For that, you can use either pt-archive from Percona Toolkit, oak-chunk-update from openark-kit, or write a simple QueryScript code with common_schema:
while (DELETE FROM title WHERE title <= 'g' LIMIT 1000)
{
throttle 1;
}
So, drop 1,000 rows or so at a time, then sleep some time, etc. The total runtime is longer, but who cares? The impact can be reduced to be unnoticeable.
Space reclaim
You can use online table operations to rebuild your table and reclaim the disk space. Either see oak-online-alter-table or pt-online-schema-change. Again, both work in small chunks, so no long stalls.
But more on this: my usual purge scenario shows that it is repetitive. You purge, data fills again, you purge again, and so on.

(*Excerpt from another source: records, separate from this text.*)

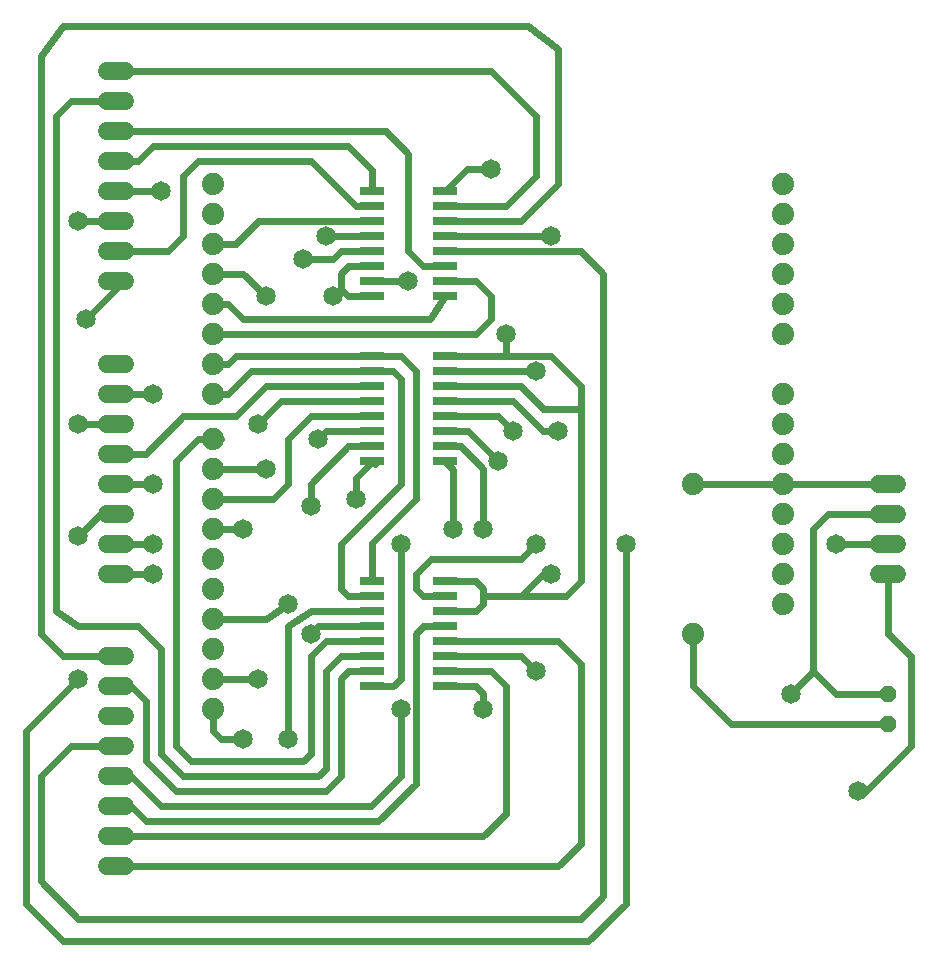
<source format=gbr>
G04 EAGLE Gerber X2 export*
%TF.Part,Single*%
%TF.FileFunction,Copper,L1,Top,Mixed*%
%TF.FilePolarity,Positive*%
%TF.GenerationSoftware,Autodesk,EAGLE,9.0.0*%
%TF.CreationDate,2018-10-21T06:38:58Z*%
G75*
%MOMM*%
%FSLAX34Y34*%
%LPD*%
%AMOC8*
5,1,8,0,0,1.08239X$1,22.5*%
G01*
%ADD10R,2.032000X0.660400*%
%ADD11C,1.879600*%
%ADD12C,1.524000*%
%ADD13P,1.429621X8X112.500000*%
%ADD14C,0.609600*%
%ADD15C,1.651000*%


D10*
X602234Y298450D03*
X540766Y298450D03*
X602234Y311150D03*
X602234Y323850D03*
X540766Y311150D03*
X540766Y323850D03*
X602234Y336550D03*
X540766Y336550D03*
X602234Y349250D03*
X540766Y349250D03*
X602234Y361950D03*
X602234Y374650D03*
X540766Y361950D03*
X540766Y374650D03*
X602234Y387350D03*
X540766Y387350D03*
X602234Y488950D03*
X540766Y488950D03*
X602234Y501650D03*
X602234Y514350D03*
X540766Y501650D03*
X540766Y514350D03*
X602234Y527050D03*
X540766Y527050D03*
X602234Y539750D03*
X540766Y539750D03*
X602234Y552450D03*
X602234Y565150D03*
X540766Y552450D03*
X540766Y565150D03*
X602234Y577850D03*
X540766Y577850D03*
X540766Y717550D03*
X602234Y717550D03*
X540766Y704850D03*
X540766Y692150D03*
X602234Y704850D03*
X602234Y692150D03*
X540766Y679450D03*
X602234Y679450D03*
X540766Y666750D03*
X602234Y666750D03*
X540766Y654050D03*
X540766Y641350D03*
X602234Y654050D03*
X602234Y641350D03*
X540766Y628650D03*
X602234Y628650D03*
D11*
X889000Y419100D03*
X889000Y444500D03*
X889000Y469900D03*
X889000Y495300D03*
X889000Y520700D03*
X889000Y546100D03*
X889000Y596900D03*
X889000Y622300D03*
X889000Y647700D03*
X889000Y673100D03*
X889000Y698500D03*
X889000Y723900D03*
X406400Y723900D03*
X406400Y698500D03*
X406400Y673100D03*
X406400Y647700D03*
X406400Y622300D03*
X406400Y596900D03*
X406400Y571500D03*
X406400Y546100D03*
X406400Y508000D03*
X406400Y482600D03*
X406400Y457200D03*
X406400Y431800D03*
X406400Y406400D03*
X406400Y381000D03*
X406400Y355600D03*
X406400Y330200D03*
X406400Y304800D03*
X406400Y279400D03*
X889000Y393700D03*
X889000Y368300D03*
D12*
X331470Y819150D02*
X316230Y819150D01*
X316230Y793750D02*
X331470Y793750D01*
X331470Y768350D02*
X316230Y768350D01*
X316230Y742950D02*
X331470Y742950D01*
X331470Y717550D02*
X316230Y717550D01*
X316230Y692150D02*
X331470Y692150D01*
X331470Y666750D02*
X316230Y666750D01*
X316230Y641350D02*
X331470Y641350D01*
X970280Y469900D02*
X985520Y469900D01*
X985520Y444500D02*
X970280Y444500D01*
X970280Y419100D02*
X985520Y419100D01*
X985520Y393700D02*
X970280Y393700D01*
X331470Y146050D02*
X316230Y146050D01*
X316230Y171450D02*
X331470Y171450D01*
X331470Y196850D02*
X316230Y196850D01*
X316230Y222250D02*
X331470Y222250D01*
X331470Y247650D02*
X316230Y247650D01*
X316230Y273050D02*
X331470Y273050D01*
X331470Y298450D02*
X316230Y298450D01*
X316230Y323850D02*
X331470Y323850D01*
X331470Y393700D02*
X316230Y393700D01*
X316230Y419100D02*
X331470Y419100D01*
X331470Y444500D02*
X316230Y444500D01*
X316230Y469900D02*
X331470Y469900D01*
X331470Y495300D02*
X316230Y495300D01*
X316230Y520700D02*
X331470Y520700D01*
X331470Y546100D02*
X316230Y546100D01*
X316230Y571500D02*
X331470Y571500D01*
D13*
X977900Y266700D03*
X977900Y292100D03*
D11*
X812800Y342900D03*
X812800Y469900D03*
D14*
X679450Y565023D02*
X666623Y565150D01*
D15*
X679450Y565023D03*
X571500Y641350D03*
D14*
X540766Y641350D01*
X602234Y565150D02*
X666623Y565150D01*
X602234Y374650D02*
X584200Y374650D01*
X577850Y381000D01*
X577850Y393700D01*
X590550Y406400D01*
X666750Y406400D01*
X679450Y419100D01*
D15*
X679450Y419100D03*
D14*
X540766Y654050D02*
X520700Y654050D01*
X514350Y647700D01*
X514350Y635000D02*
X520700Y628650D01*
X540766Y628650D01*
X514350Y635000D02*
X514350Y647700D01*
X602234Y361950D02*
X628650Y361950D01*
X635000Y368300D01*
X635000Y374650D01*
X635000Y381000D01*
X628650Y387350D01*
X602234Y387350D01*
X914400Y431800D02*
X927100Y444500D01*
X977900Y444500D01*
X704850Y374650D02*
X666750Y374650D01*
X635000Y374650D01*
X717550Y533400D02*
X717550Y552450D01*
X717550Y533400D02*
X717550Y387350D01*
X704850Y374650D01*
X933450Y292100D02*
X977900Y292100D01*
X914400Y311150D02*
X914400Y431800D01*
X914400Y311150D02*
X933450Y292100D01*
X914400Y311150D02*
X895350Y292100D01*
D15*
X895350Y292100D03*
X692150Y393700D03*
D14*
X685800Y393700D01*
X666750Y374650D01*
X654050Y577850D02*
X602234Y577850D01*
X654050Y577850D02*
X692150Y577850D01*
X717550Y552450D01*
X514350Y635000D02*
X508000Y628650D01*
D15*
X508000Y628650D03*
X653923Y596900D03*
D14*
X654050Y596773D01*
X654050Y577850D01*
X450850Y355600D02*
X406400Y355600D01*
X450850Y355600D02*
X469900Y368300D01*
D15*
X469900Y368300D03*
D14*
X666750Y552450D02*
X685800Y533400D01*
X717550Y533400D01*
X666750Y552450D02*
X602234Y552450D01*
X540766Y488950D02*
X540766Y488737D01*
X543211Y486292D01*
X540766Y298450D02*
X558800Y298450D01*
X565150Y304800D01*
X565150Y419100D01*
D15*
X565150Y419100D03*
X527050Y457200D03*
D14*
X527050Y475021D01*
X540766Y488737D01*
X602234Y717550D02*
X621284Y736600D01*
X641350Y736600D01*
D15*
X641350Y736600D03*
D14*
X540766Y692150D02*
X444500Y692150D01*
X425450Y673100D01*
X406400Y673100D01*
X406400Y647700D02*
X431800Y647700D01*
D15*
X450850Y628650D03*
X692150Y679577D03*
D14*
X602361Y679577D01*
X602234Y679450D01*
X450850Y628650D02*
X431800Y647700D01*
X589534Y609600D02*
X602234Y628650D01*
X431800Y609600D02*
X419100Y622300D01*
X406400Y622300D01*
X431800Y609600D02*
X589534Y609600D01*
X602234Y641350D02*
X628650Y641350D01*
X641350Y628650D01*
X641350Y609600D02*
X628650Y596900D01*
X406400Y596900D01*
X641350Y609600D02*
X641350Y628650D01*
X540766Y679450D02*
X540639Y679323D01*
X501650Y679323D01*
D15*
X501650Y679323D03*
X298450Y609600D03*
D14*
X323850Y635000D01*
X323850Y641350D01*
X527050Y704850D02*
X540766Y704850D01*
X527050Y704850D02*
X488950Y742950D01*
X393700Y742950D01*
X381000Y730250D01*
X381000Y679450D01*
X368300Y666750D02*
X323850Y666750D01*
X368300Y666750D02*
X381000Y679450D01*
X508000Y660400D02*
X514350Y666750D01*
D15*
X482600Y660400D03*
D14*
X514350Y666750D02*
X540766Y666750D01*
X508000Y660400D02*
X482600Y660400D01*
D15*
X292100Y692150D03*
D14*
X323850Y692150D01*
X540766Y717550D02*
X540766Y735584D01*
X533400Y742950D01*
X520700Y755650D01*
X355600Y755650D01*
X342900Y742950D02*
X323850Y742950D01*
X342900Y742950D02*
X355600Y755650D01*
X571500Y749300D02*
X571500Y666750D01*
X571500Y749300D02*
X552450Y768350D01*
X323850Y768350D01*
X584200Y654050D02*
X602234Y654050D01*
X584200Y654050D02*
X571500Y666750D01*
X602234Y704850D02*
X654050Y704850D01*
X679450Y730250D01*
X679450Y781050D01*
X641350Y819150D01*
X323850Y819150D02*
X317500Y819150D01*
X323850Y819150D02*
X641350Y819150D01*
X666750Y692150D02*
X602234Y692150D01*
X666750Y692150D02*
X698500Y723900D01*
X698500Y838200D01*
X673100Y857250D01*
X279400Y857250D01*
X260350Y831850D01*
X260350Y342900D01*
X279400Y323850D01*
X323850Y323850D01*
X330200Y323850D01*
X717550Y101600D02*
X736600Y120650D01*
X736600Y647700D01*
X717550Y666750D01*
X602234Y666750D01*
X285750Y247650D02*
X260350Y222250D01*
X285750Y247650D02*
X323850Y247650D01*
X292100Y101600D02*
X717550Y101600D01*
X260350Y133350D02*
X260350Y222250D01*
X260350Y133350D02*
X292100Y101600D01*
X495300Y349250D02*
X540766Y349250D01*
X495300Y349250D02*
X488950Y342900D01*
D15*
X488950Y342900D03*
D14*
X355600Y717550D02*
X323850Y717550D01*
X355600Y717550D02*
X361950Y717550D01*
D15*
X361950Y717550D03*
D14*
X514350Y323850D02*
X540766Y323850D01*
X514350Y323850D02*
X501650Y311150D01*
X501650Y228600D01*
X495300Y222250D01*
X381000Y222250D01*
X361950Y241300D01*
X361950Y330200D01*
X342900Y349250D01*
X292100Y349250D01*
X273050Y361950D01*
X273050Y781050D01*
X285750Y793750D01*
X323850Y793750D01*
X520700Y311150D02*
X540766Y311150D01*
X520700Y311150D02*
X514350Y304800D01*
X514350Y222250D01*
X501650Y209550D01*
X374650Y209550D01*
X349250Y234950D02*
X349250Y285750D01*
X336550Y298450D01*
X323850Y298450D01*
X349250Y234950D02*
X374650Y209550D01*
X488950Y361950D02*
X540766Y361950D01*
X488950Y361950D02*
X469900Y349250D01*
X469900Y254000D01*
D15*
X469900Y254000D03*
D14*
X336550Y222250D02*
X323850Y222250D01*
X336550Y222250D02*
X361950Y196850D01*
X539750Y196850D01*
X565150Y222250D01*
X565150Y279273D01*
X565023Y279400D01*
D15*
X565023Y279400D03*
X635000Y279400D03*
D14*
X635000Y292100D01*
X628650Y298450D01*
X602234Y298450D01*
X577850Y342900D02*
X584200Y349250D01*
X577850Y342900D02*
X577850Y215900D01*
X584200Y349250D02*
X602234Y349250D01*
X336550Y196850D02*
X323850Y196850D01*
X336550Y196850D02*
X349250Y184150D01*
X546100Y184150D01*
X577850Y215900D01*
X602234Y311150D02*
X641350Y311150D01*
X654050Y298450D01*
X654050Y190500D01*
X635000Y171450D01*
X323850Y171450D01*
X602234Y336550D02*
X698500Y336550D01*
X717550Y317500D01*
X717550Y165100D02*
X698500Y146050D01*
X323850Y146050D01*
X717550Y165100D02*
X717550Y317500D01*
X540766Y565150D02*
X438150Y565150D01*
X419100Y546100D02*
X406400Y546100D01*
X419100Y546100D02*
X438150Y565150D01*
X540766Y565150D02*
X558800Y565150D01*
X565150Y558800D01*
X540766Y374650D02*
X520700Y374650D01*
X514350Y381000D01*
X565150Y469900D02*
X565150Y558800D01*
X514350Y419100D02*
X514350Y381000D01*
X514350Y419100D02*
X565150Y469900D01*
X540766Y577850D02*
X425450Y577850D01*
X419100Y571500D01*
X406400Y571500D01*
X540766Y577850D02*
X565150Y577850D01*
X577850Y565150D02*
X577850Y457200D01*
X577850Y565150D02*
X565150Y577850D01*
X540766Y420116D02*
X540766Y387350D01*
X540766Y420116D02*
X577850Y457200D01*
X501650Y336550D02*
X488950Y323850D01*
X488950Y241300D02*
X482600Y234950D01*
X387350Y234950D02*
X374650Y247650D01*
X374650Y488950D01*
X393700Y508000D02*
X406400Y508000D01*
X412750Y508000D01*
X501650Y336550D02*
X540766Y336550D01*
X488950Y323850D02*
X488950Y241300D01*
X482600Y234950D02*
X387350Y234950D01*
X374650Y488950D02*
X393700Y508000D01*
X666750Y323850D02*
X679450Y311150D01*
D15*
X679450Y311150D03*
X450850Y482600D03*
D14*
X406400Y482600D01*
X602234Y323850D02*
X666750Y323850D01*
X540766Y539750D02*
X463550Y539750D01*
X444500Y520700D01*
D15*
X444500Y520700D03*
D14*
X355600Y546100D02*
X323850Y546100D01*
D15*
X355600Y546100D03*
D14*
X501650Y514350D02*
X540766Y514350D01*
X501650Y514350D02*
X495300Y508000D01*
D15*
X495300Y508000D03*
D14*
X520700Y501650D02*
X540766Y501650D01*
X520700Y501650D02*
X488950Y469900D01*
D15*
X488950Y450850D03*
D14*
X488950Y469900D01*
X323850Y520700D02*
X292100Y520700D01*
D15*
X292100Y520700D03*
D14*
X450850Y552450D02*
X540766Y552450D01*
X450850Y552450D02*
X425450Y527050D01*
X381000Y527050D01*
X349250Y495300D01*
X323850Y495300D01*
X602234Y488950D02*
X609600Y481584D01*
X609600Y431800D01*
D15*
X609600Y431800D03*
D14*
X355600Y469900D02*
X323850Y469900D01*
D15*
X355600Y469900D03*
D14*
X698500Y514223D02*
X698500Y514350D01*
D15*
X698500Y514223D03*
X755650Y419100D03*
D14*
X755650Y114300D01*
X723900Y82550D01*
X279400Y82550D01*
X247650Y114300D01*
X247650Y260350D01*
X292100Y304800D01*
D15*
X292100Y304800D03*
D14*
X311150Y444500D02*
X323850Y444500D01*
X311150Y444500D02*
X292100Y425450D01*
D15*
X292100Y425450D03*
D14*
X685800Y514350D02*
X698500Y514350D01*
X660400Y539750D02*
X602234Y539750D01*
X660400Y539750D02*
X685800Y514350D01*
X615950Y501650D02*
X602234Y501650D01*
X635000Y482600D02*
X635000Y431800D01*
D15*
X635000Y431800D03*
D14*
X635000Y482600D02*
X615950Y501650D01*
X355600Y419100D02*
X323850Y419100D01*
D15*
X355600Y419100D03*
D14*
X602234Y527050D02*
X647700Y527050D01*
X660400Y514350D01*
D15*
X660400Y514350D03*
X355600Y393700D03*
D14*
X323850Y393700D01*
X488950Y527050D02*
X540766Y527050D01*
X488950Y527050D02*
X469900Y508000D01*
X469900Y469900D01*
X457200Y457200D01*
X406400Y457200D01*
D15*
X431800Y431800D03*
D14*
X406400Y431800D01*
X602234Y514350D02*
X622300Y514350D01*
X647700Y488950D01*
D15*
X647700Y488950D03*
D14*
X889000Y469900D02*
X977900Y469900D01*
X889000Y469900D02*
X812800Y469900D01*
X812800Y342900D02*
X812800Y298450D01*
X844550Y266700D01*
X977900Y266700D01*
X444500Y304800D02*
X406400Y304800D01*
D15*
X444500Y304800D03*
X933450Y419100D03*
D14*
X977900Y419100D01*
X977900Y393700D02*
X977900Y342900D01*
X996950Y323850D01*
X996950Y247650D01*
X406400Y260350D02*
X406400Y279400D01*
X406400Y260350D02*
X412750Y254000D01*
D15*
X952500Y209550D03*
D14*
X958850Y209550D01*
X996950Y247650D01*
X431800Y254000D02*
X412750Y254000D01*
D15*
X431800Y254000D03*
M02*

</source>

Which is why it doesn't make much sense to rebuild the table and reclaim the disk space: it just grows again to roughly same dimensions.
For a one time operation (e.g. after neglect of cleanup for long time) -- yes, absolutely, do a rebuild and reclaim. For repetitive cleanup - I don't bother.
Conclusion
Aaron does make note at the end of his post that DELETE operations can be done online, while the INSERT trick requires downtime, and this is a fair assessment.
But just to make a point: none of the DELETE timings are interesting. Since we are not concerned with deleting the rows in a given time (no "press the red button"), we can spread them over time and make the impact negligible. So not only is everything done online, it also goes unnoticed by the user. And this, I believe, is the major thing to consider.